Any conductor will exhibit a strong diamagnetic effect in the presence of changing magnetic fields as circulating currents will be produced in the conductor to oppose the changes in the magnetic field. A superconductor will be a perfect diamagnetic as there is no resistance to the forming of the current loops.

Paramagnetism - Torque on Magnetic Dipoles:

Paramagnetism is represented by such atoms which don't encompass magnetic dipole moment. The magnetic moment of an atom is due to the moment generated by the orbital currents of electrons and their 'unpaired spins'. The current loop having 'µ' as its magnetic dipole moment if placed in the uniform field experiences a torque 'τ' that is represented by:

τ = µ x B

The torque tends to align the dipoles in such a way that the magnetic moment is lined up parallel to the field (in the method the permanent dipoles of dielectric are lined up by electric field). It is this torque that accounts for paramagnetism. You might anticipate each and every material to be paramagnetic as each and every spinning electron comprises a magnetic dipole. However it is not so, as different electrons of the atom are found in pairs having opposing spins. The magnetic moment of such a pair of electrons is cancelled out. Therefore paramagnetism is represented by such atoms or molecules in which the spin magnetic moment is not cancelled.

That is why the term 'unpaired spins' is written above. Paramagnetism is usually weak as the linings up forces are relatively small as compared by the forces from the thermal motion that try to annihilate the order. At low temperatures, there is more lining up and therefore stronger the effect of paramagnetism.
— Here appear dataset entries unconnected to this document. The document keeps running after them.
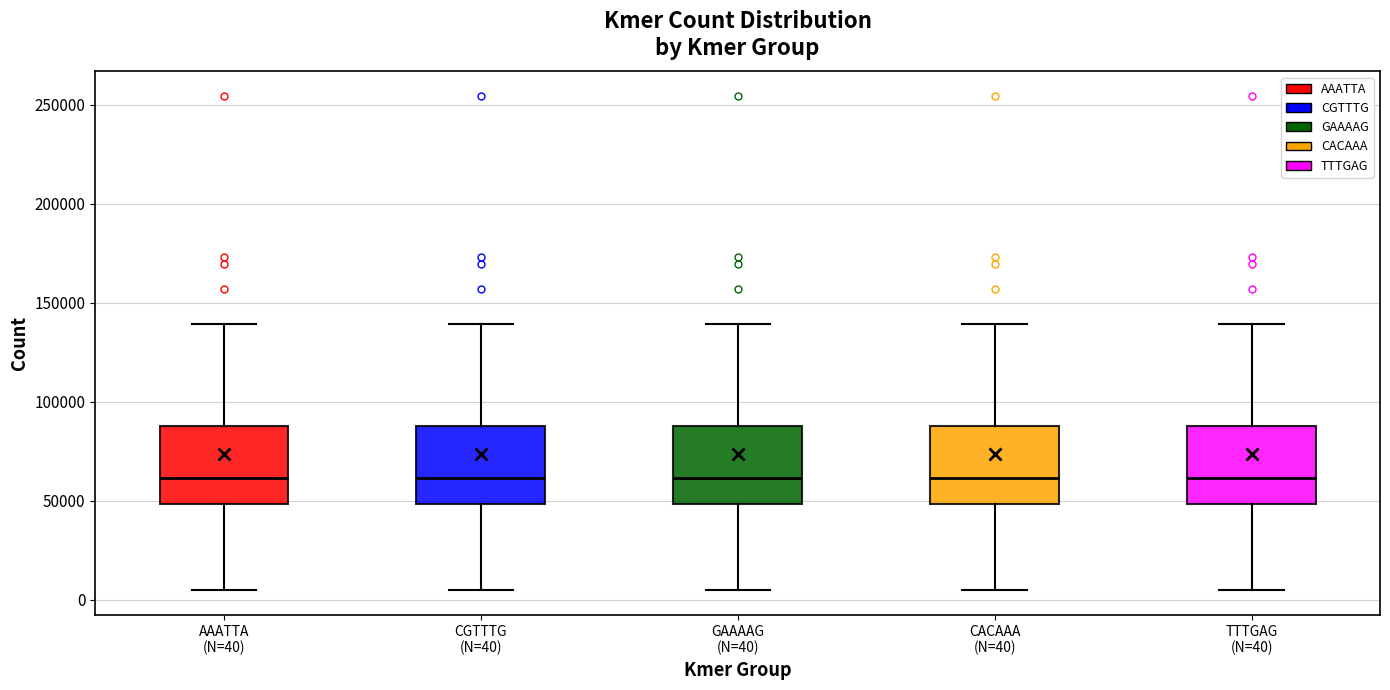

Reading left to right, transcribe this box plot: for each box, give where its median line is, the range the box spans, and where its two whiskers end, as read against the y-axis. The values are not printed on the chart, so give them approximately, as read against the axis.

AAATTA (N=40): median 60000, box 50000 to 90000, whiskers 5000 to 140000
CGTTTG (N=40): median 60000, box 50000 to 90000, whiskers 5000 to 140000
GAAAAG (N=40): median 60000, box 50000 to 90000, whiskers 5000 to 140000
CACAAA (N=40): median 60000, box 50000 to 90000, whiskers 5000 to 140000
TTTGAG (N=40): median 60000, box 50000 to 90000, whiskers 5000 to 140000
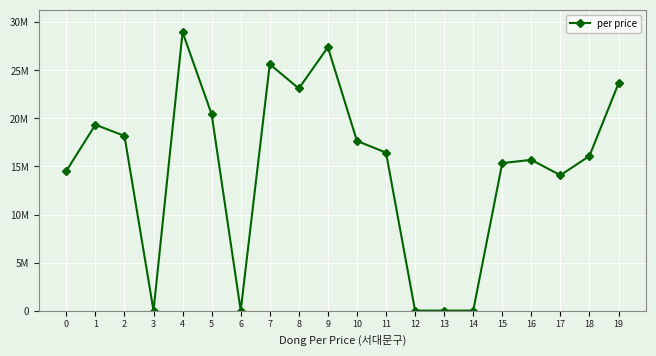

Is this an area chart (filled region under the line)?

No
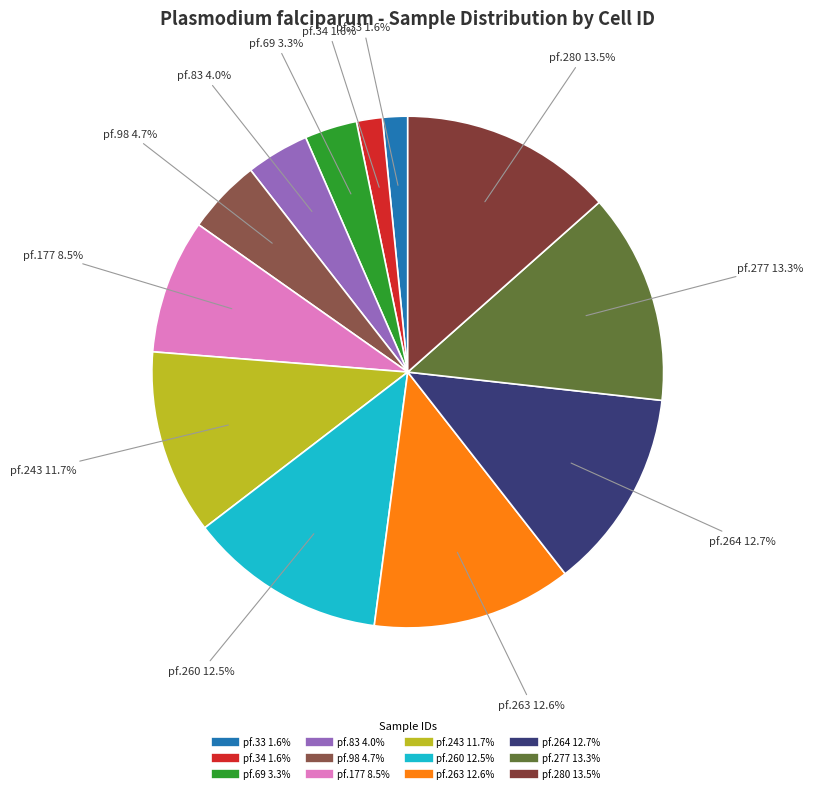

How many slices are in this pie chart?

12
Interaction of an Atom with Magnetic Field-Larmor Precession: If a magnetic moment 'm' is positioned in a magnetic field 'B', it undergoes a torque that can be deduced in the form of a vector product:

τ = µ xB

In case of a static magnetic moment or a classical current loop, this torque tends to line up the magnetic moment having the magnetic field 'B', so this exhibits its lowest energy configuration. However if the magnetic moment occurs from the motion of an electron in orbit around a nucleus, the magnetic moment is proportional to the angular momentum of the electron. The torque applied then generates a change in angular momentum that is perpendicular to that angular momentum, causing the magnetic moment to process around the direction of the magnetic field instead of settle down in the direction of the magnetic field. This is termed as Larmor precession.

If a torque is applied perpendicular to the angular momentum 'L', it generates a change in the angular momentum ΔL that is perpendicular to 'L', causing it to process about the z axis. Labeling the precession angle as 'Φ', we can explain the effect of the torque as:

τ = ΔL/Δt = L sinθΔΦ/Δt = µB sinθ = (e/2me) LB sinθ

The precession angular velocity (Larmor frequency) is;

ωLarmor = dΦ/dt = (e/2me) B

These relationships for a finite current loop expand to the magnetic dipoles of electron orbits and to the intrinsic magnetic moment related by electron spin. There is as well a characteristic Larmor frequency for the nuclear spins.

In case of the electron spin precession, the angular frequency related by the spin transition is generally written in the general form:

ω = γB

Here 'g' is termed as the gyromagetic ratio (at times the magnetogyric ratio). This angular frequency is related with the 'spin flip' or spin transition, comprising an energy change of 2μB.